Jurisdiction may also depend upon whether the parties "are or were residing together in the same household." G.L. c. 209A, § 1. This terminology is not defined in the statute, but in Sorgman v. Sorgman, 49 Mass. App. Ct. 416 (2000), the Appeals Court found that the "plain statutory language" of G.L. c. 209A, § 3 includes both past and present members of the household. Id. at 417-418. The Court found that, despite her having left the household approximately twenty years earlier, an unadopted "stepdaughter's" residence in the defendant's household for a period of ten years satisfied the "household" requirements of G.L. 209A, §§ 1 and 3. Id. at 417. However, the concept of how much time a person must spend in order to be considered a member of a household would appear to be a flexible one. If a defendant is only a frequent visitor, jurisdiction based on a dating relationship will often apply.

Household resident status, for the purpose of determining jurisdiction, should not be applied to those who live in different apartments in multiple family dwellings. The provision in the law which refers to multiple family dwellings provides that vacate orders can extend to a defendant living in the same building (though in a different unit) as the plaintiff, where the court otherwise has jurisdiction, e.g., because the plaintiff and the defendant are family members or were dating. In addition, a defendant who is ordered to vacate the plaintiff's household may be ordered to stay away from the entire building, including apartments other than the one occupied by the plaintiff, if such an order is necessary to assure the plaintiff's safety.

A plaintiff seeking protection in a situation in which no c. 209A jurisdiction exists (for example, co-workers or neighbors) should be referred to the Superior Court for exercise of general equity jurisdiction to provide protection. See Guideline 2:09. [Back]




3:03 COMMENTARY


Section 2 of the Abuse Prevention Act is entitled "Venue." However, the requirements set forth there appear to be jurisdictional.

Those requirements are that the action must be "filed, heard and determined" (1) in the court within whose judicial district the plaintiff resides, or (2) where the plaintiff has left a residence or household to avoid abuse, in the court within whose judicial district that prior residence or household is located or in the court within whose judicial district the plaintiff's current residence is located. Since these appear to be prerequisites to the court's authority to act, they should be considered jurisdictional. Thus, failure to meet these requirements is not a defect that the defendant waives by not raising it. Rather, such failure renders the court without authority to act.

Jurisdiction, however, is personal. That is, once the court has jurisdiction over the parties, as described above, the court's order is valid anywhere in the Commonwealth. Thus the same court may order the defendant to stay away from the plaintiff's new residence, which is in the territorial jurisdiction of the court, and the plaintiff's parents' home, where the children stay regularly, and the plaintiff's workplace, even though the latter two locations are not within the territorial jurisdiction of the issuing court.
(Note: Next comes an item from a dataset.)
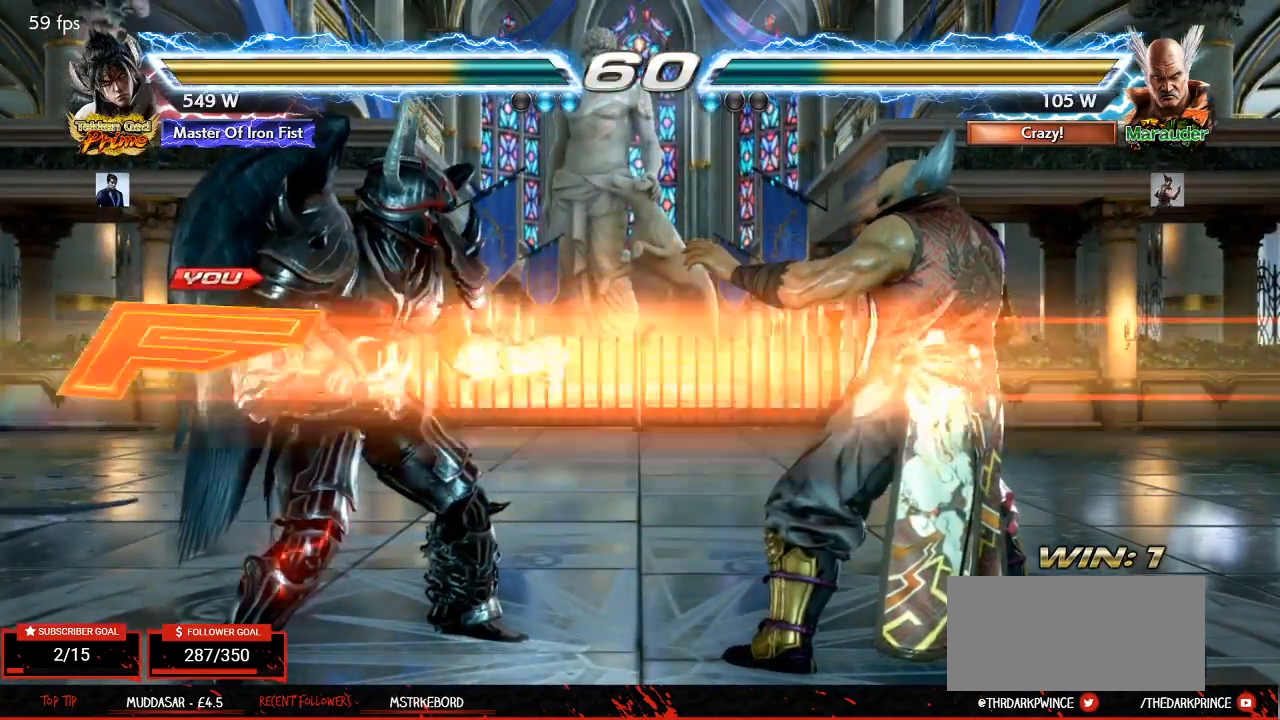
{"dt_ms": 500, "buttons": [], "left_stick": "down", "events": [[50, "left_stick", "left"], [117, "TRIANGLE", "down"], [167, "R1", "down"], [167, "left_stick", "right"], [200, "TRIANGLE", "up"], [217, "left_stick", "center"], [233, "R1", "up"], [267, "left_stick", "left"], [367, "left_stick", "center"], [433, "left_stick", "down"]]}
As indicated in Guideline 2:05, where the initial interview with the plaintiff reveals that the case does not meet the requirements of territorial jurisdiction, this should be explained to the plaintiff and he or she should be directed to the proper court. If the plaintiff persists in the desire to file the complaint, however, this must be allowed, even if it is plain that the court will refuse to issue the order on jurisdictional grounds. If there are any factual questions concerning territorial jurisdiction, the complaint should be completed and the matter brought before the judge.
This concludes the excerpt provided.